J’aime découper des produits entiers – un poulet, un poisson – de A à Z. Cela apprend le respect de l’ingrédient à l’équipe, réduit le gaspillage, et permet d’utiliser chaque partie de manière créative. Chaque morceau a sa propre saveur, c’est une leçon précieuse pour les jeunes chefs.
Comment comptez-vous adapter votre cuisine au marché hongkongais ?
Les convives locaux privilégient aujourd’hui des saveurs plus légères et fraîches, contrairement aux plats plus riches d’Europe. Je garde la profondeur aromatique dans mes assiettes, mais je l’équilibre avec des touches fruitées ou acidulées pour correspondre aux attentes locales.
Quels ingrédients asiatiques ou locaux aimez-vous intégrer à vos menus ?
Le poulet jaune est mon chouchou. Franchement, je pense que Hong Kong a les meilleurs poulets au monde : leur équilibre entre gras et viande est exceptionnel, et leur goût incomparable. Leur gras, légèrement jaunâtre (contrairement au blanc des poulets européens), fait toute la différence.

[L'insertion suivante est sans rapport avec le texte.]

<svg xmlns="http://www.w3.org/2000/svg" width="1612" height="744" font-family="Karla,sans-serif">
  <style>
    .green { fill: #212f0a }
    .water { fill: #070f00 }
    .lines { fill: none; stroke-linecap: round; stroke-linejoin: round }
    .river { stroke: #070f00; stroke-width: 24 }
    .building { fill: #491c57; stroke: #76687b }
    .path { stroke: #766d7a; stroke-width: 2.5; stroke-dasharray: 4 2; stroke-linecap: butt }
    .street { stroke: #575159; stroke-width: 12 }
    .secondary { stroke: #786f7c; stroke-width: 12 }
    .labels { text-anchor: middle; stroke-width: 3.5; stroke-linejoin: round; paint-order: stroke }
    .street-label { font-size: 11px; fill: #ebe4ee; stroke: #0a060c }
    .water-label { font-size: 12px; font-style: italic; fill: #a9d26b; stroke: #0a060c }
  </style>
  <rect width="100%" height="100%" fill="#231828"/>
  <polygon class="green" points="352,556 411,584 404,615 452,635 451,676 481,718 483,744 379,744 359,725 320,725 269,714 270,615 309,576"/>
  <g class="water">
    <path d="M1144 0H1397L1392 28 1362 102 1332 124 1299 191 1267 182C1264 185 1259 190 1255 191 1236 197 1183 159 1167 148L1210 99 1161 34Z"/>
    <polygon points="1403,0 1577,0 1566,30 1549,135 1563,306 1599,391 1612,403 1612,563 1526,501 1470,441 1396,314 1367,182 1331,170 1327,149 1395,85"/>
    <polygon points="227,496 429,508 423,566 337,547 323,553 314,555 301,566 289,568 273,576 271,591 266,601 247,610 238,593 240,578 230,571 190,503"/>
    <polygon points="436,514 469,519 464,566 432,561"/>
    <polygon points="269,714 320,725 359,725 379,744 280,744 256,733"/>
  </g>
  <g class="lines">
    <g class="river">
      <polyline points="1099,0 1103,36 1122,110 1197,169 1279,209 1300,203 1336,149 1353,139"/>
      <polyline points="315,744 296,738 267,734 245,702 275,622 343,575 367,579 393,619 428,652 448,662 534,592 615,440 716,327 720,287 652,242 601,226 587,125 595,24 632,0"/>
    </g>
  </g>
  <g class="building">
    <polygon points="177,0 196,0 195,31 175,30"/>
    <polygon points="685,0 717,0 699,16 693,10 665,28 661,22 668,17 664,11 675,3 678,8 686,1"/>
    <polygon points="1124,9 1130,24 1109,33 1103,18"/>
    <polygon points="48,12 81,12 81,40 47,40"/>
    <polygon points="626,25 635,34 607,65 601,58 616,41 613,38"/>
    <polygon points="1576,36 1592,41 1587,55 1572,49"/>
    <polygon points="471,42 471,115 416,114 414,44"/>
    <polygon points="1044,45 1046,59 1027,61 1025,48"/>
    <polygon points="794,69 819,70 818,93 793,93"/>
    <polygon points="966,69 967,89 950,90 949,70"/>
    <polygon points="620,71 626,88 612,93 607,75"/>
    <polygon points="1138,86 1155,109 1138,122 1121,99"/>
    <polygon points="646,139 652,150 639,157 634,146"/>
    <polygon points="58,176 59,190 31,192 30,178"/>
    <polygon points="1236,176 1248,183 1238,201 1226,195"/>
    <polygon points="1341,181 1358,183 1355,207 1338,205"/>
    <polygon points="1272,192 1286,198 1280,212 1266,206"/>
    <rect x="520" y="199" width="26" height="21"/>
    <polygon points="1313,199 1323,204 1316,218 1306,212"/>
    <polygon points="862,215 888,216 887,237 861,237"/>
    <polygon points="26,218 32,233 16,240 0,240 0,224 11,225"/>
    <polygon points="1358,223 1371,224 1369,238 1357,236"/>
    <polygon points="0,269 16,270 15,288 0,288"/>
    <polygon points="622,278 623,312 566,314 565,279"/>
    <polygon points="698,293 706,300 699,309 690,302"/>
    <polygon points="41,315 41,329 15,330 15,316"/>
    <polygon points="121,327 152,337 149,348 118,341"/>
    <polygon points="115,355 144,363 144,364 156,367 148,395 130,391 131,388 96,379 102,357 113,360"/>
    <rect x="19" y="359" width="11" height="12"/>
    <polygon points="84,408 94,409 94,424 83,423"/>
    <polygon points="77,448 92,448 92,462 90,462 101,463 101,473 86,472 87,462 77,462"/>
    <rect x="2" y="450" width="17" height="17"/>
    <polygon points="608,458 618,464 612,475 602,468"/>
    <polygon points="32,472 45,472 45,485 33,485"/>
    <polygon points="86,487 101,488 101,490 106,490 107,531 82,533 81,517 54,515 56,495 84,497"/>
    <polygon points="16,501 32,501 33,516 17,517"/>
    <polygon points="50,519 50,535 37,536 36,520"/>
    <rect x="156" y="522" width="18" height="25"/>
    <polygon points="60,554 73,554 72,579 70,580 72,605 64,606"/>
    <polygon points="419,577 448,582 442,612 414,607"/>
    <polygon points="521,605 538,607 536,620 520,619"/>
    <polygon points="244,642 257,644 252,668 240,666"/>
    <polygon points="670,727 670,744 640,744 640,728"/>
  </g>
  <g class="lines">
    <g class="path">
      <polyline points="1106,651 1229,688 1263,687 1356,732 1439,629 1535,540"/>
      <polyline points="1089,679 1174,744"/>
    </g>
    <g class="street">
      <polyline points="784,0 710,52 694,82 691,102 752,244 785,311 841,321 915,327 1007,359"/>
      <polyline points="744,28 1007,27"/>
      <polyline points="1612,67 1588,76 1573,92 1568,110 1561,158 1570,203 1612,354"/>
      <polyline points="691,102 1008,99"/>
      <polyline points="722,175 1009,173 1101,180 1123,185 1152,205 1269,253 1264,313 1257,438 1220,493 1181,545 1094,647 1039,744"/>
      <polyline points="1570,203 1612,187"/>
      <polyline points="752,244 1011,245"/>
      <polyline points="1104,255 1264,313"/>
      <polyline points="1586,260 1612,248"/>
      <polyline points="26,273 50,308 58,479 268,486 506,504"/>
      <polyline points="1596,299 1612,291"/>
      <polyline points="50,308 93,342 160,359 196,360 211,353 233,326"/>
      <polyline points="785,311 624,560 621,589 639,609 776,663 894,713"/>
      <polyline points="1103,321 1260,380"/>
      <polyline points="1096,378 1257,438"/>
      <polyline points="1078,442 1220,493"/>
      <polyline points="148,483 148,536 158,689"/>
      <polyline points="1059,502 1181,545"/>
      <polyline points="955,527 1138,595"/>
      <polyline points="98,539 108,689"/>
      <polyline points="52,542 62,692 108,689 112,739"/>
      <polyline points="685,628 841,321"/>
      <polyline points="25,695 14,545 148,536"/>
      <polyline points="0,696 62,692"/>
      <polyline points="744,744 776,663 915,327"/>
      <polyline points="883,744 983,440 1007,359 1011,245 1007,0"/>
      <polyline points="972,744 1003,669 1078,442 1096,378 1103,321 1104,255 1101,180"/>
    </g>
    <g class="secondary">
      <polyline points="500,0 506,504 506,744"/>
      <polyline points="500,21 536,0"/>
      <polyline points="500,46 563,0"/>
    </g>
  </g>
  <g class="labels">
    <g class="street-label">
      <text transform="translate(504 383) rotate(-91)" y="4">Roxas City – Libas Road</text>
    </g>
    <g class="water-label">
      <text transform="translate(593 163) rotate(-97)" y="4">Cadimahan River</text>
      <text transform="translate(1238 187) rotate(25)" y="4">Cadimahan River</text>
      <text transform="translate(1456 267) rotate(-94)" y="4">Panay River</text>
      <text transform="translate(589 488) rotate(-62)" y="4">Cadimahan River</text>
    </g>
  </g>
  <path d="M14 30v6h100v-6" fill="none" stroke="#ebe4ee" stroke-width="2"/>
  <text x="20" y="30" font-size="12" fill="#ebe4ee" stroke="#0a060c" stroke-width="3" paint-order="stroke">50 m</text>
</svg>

Pouvez-vous nous donner un avant-goût de votre nouveau menu ?
Le menu repose sur la même philosophie : des plats satisfaisants mais pas écrasants, avec des portions étudiées pour donner envie d’une bouchée de plus. C’est cet équilibre qui rend une expérience culinaire mémorable.
Y a-t-il un plat signature que vous êtes impatient de présenter à Clarence ?
Le poulet sera sans doute un incontournable – c’est mon ingrédient fétiche, et il aura une place centrale au dîner. (Une photo est disponible ici.)
Quels sont les défis majeurs que vous anticipez à la tête de Clarence ?

Le plus grand défi ? Gérer un volume élevé (plus de 80 couverts en deux heures) sans sacrifier la qualité ni la présentation. Concevoir des plats est une chose ; les adapter à une production à grande échelle, avec une constance irréprochable, en est une autre.
Quel est votre plat réconfort préféré?
Un riz au char siu avec un œuf au plat par-dessus. Simple et parfait.
Si vous pouviez cuisiner pour une célébrité, qui serait-ce et pourquoi ?
Ce qui me toucherait le plus serait de cuisiner pour des personnes qui n’ont pas souvent accès à une bonne table. Partager cette expérience avec quelqu’un qui en est habituellement privé me semble bien plus significatif.
Quel conseil donneriez-vous aux jeunes qui rêvent de devenir chef ?
J’aime cette citation de Denzel Washington : « Ne confondez pas mouvement et progrès. » Dans notre métier, être occupé ne suffit pas – il faut agir avec intention et détermination. C’est le message que je transmets aux jeunes chefs.